Managing card sets and softcards

When you create a Security World, an Administrator Card Set (ACS) is created at the same time. You use the ACS to:

  • Control access to Security World configuration

  • Authorize recovery and replacement operations.

The Security World is used to create and manage keys, and the Operator Card Sets (OCSs) and softcards you create with the Security World are used to protect those keys.

A Security World offers three levels of key protection:

Level of protection Description

Direct protection

Keys that are directly protected by the Security World are usable at any time without further authorization.


Keys that are protected by a softcard can only be used by the operator who possesses the relevant passphrases.


Keys that are protected by an OCS can only be used by the operator who possesses the OCS and any relevant passphrases (if set).

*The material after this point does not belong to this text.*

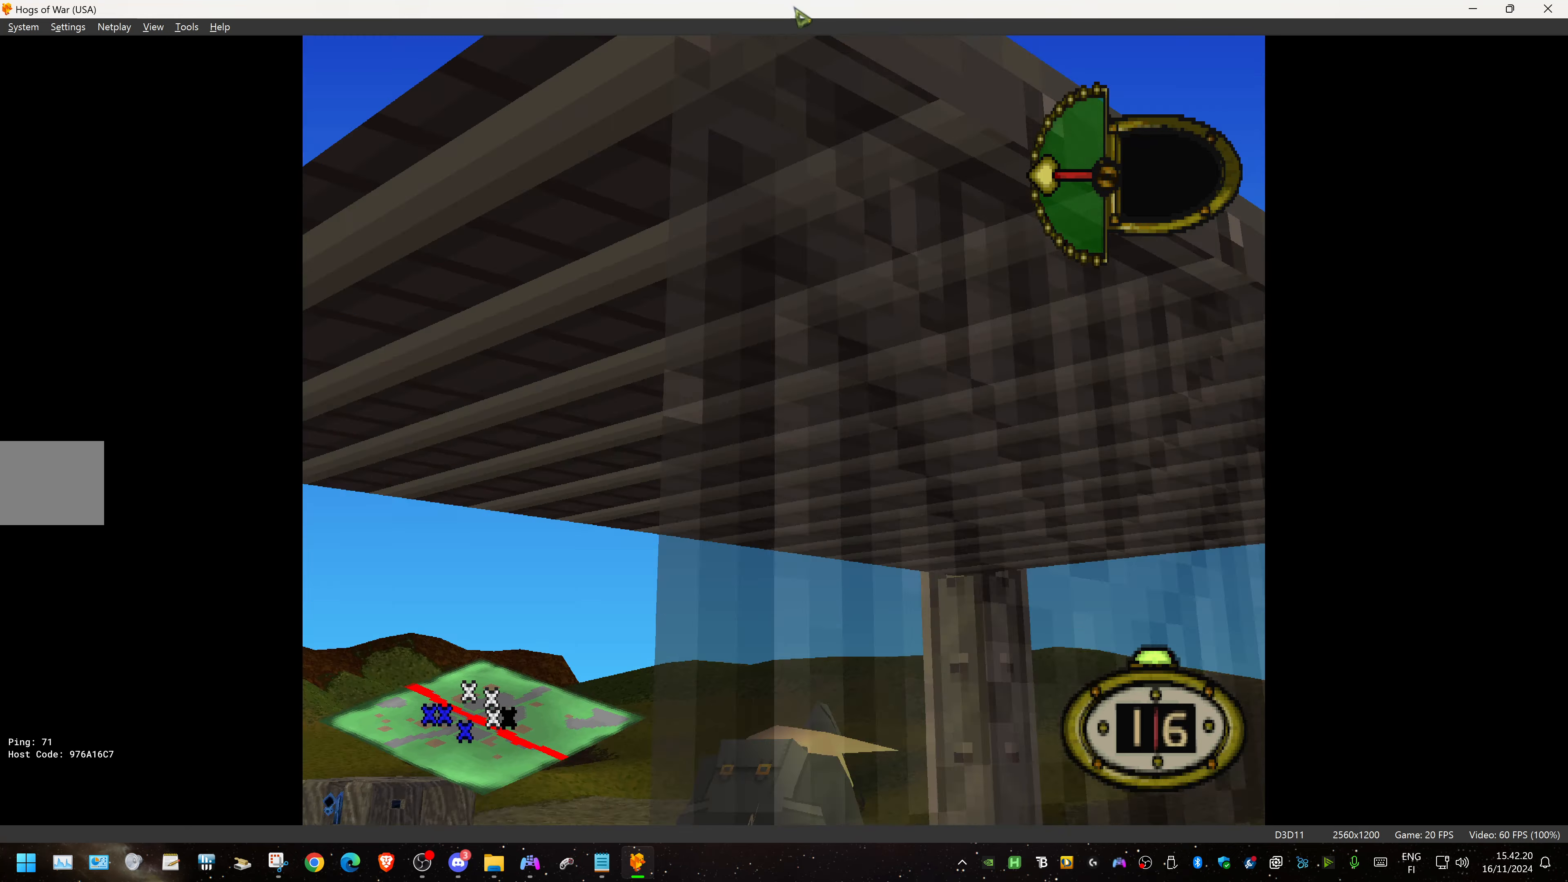
{"dt_ms": 500, "buttons": ["DPAD_LEFT"], "events": []}
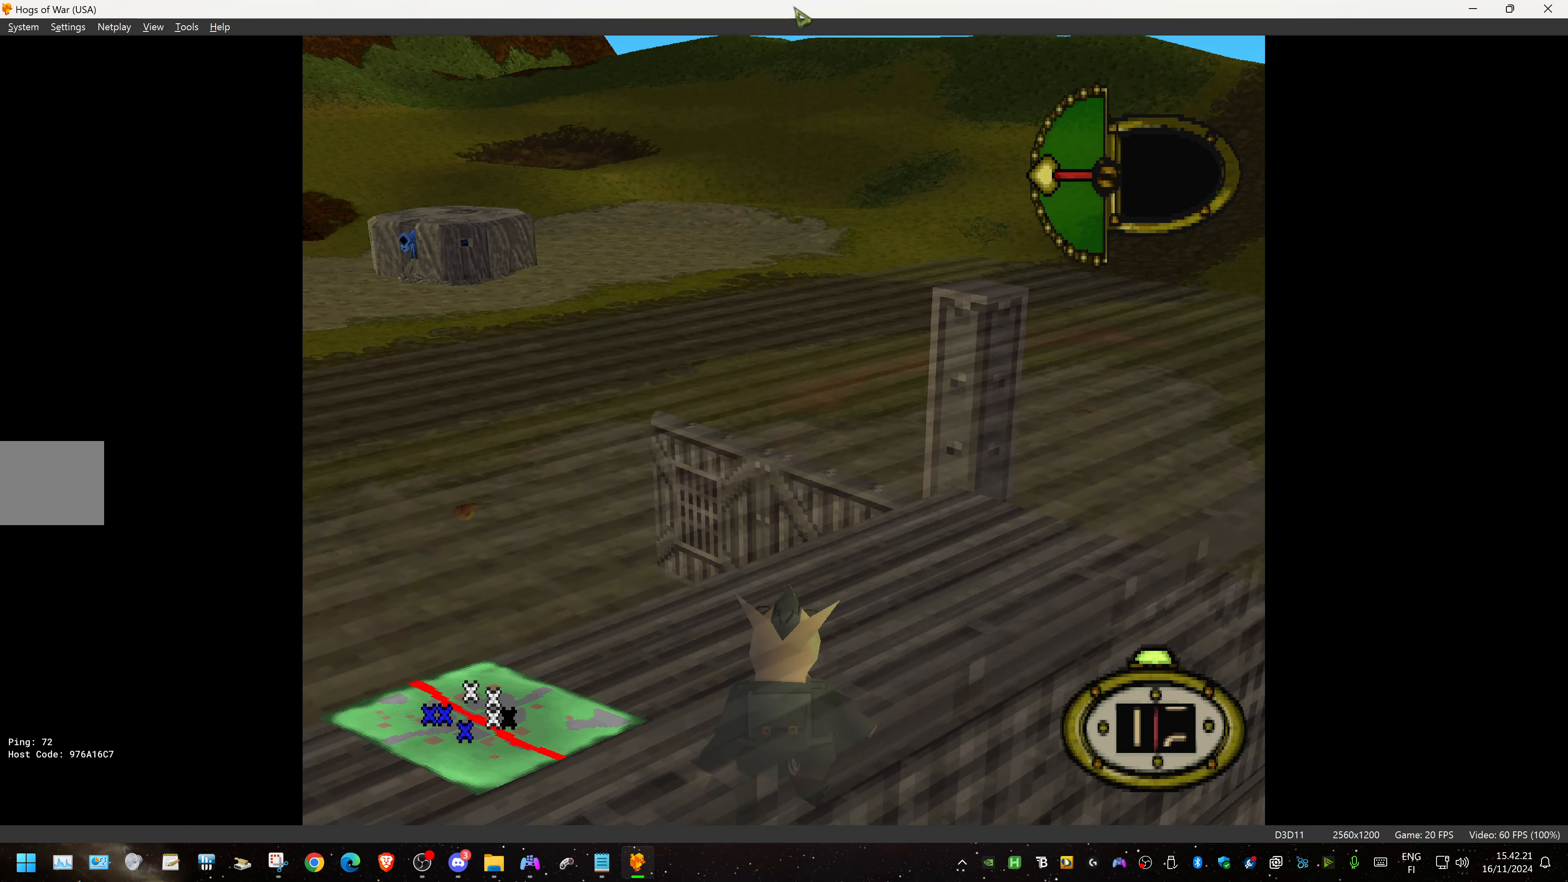
{"dt_ms": 500, "buttons": ["DPAD_LEFT"], "events": []}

For more information about creating a Security World, see Create a new Security World.

For more information about key management, see Working with keys.

After a Security World has been created, you can use it to create and manage OCSs and softcards (as described in this chapter), as well as to create and manage the keys it protects (see Working with keys).

Network-attached HSMs

To perform the tasks described in this chapter, we recommend using the unit front panel or a client on the same computer that contains the RFS. To perform these tasks on a different client, you must transfer the card data to the RFS.

If you are sharing the Security World across several client computers, you must ensure that the changes are propagated to all your computers. One way to achieve this is to use client cooperation. For more information, see Setting up client cooperation in the User Guide for your HSM.

If you want to use the Remote Operator feature to configure smart cards for use with a remote unit or module, see Remote Operator.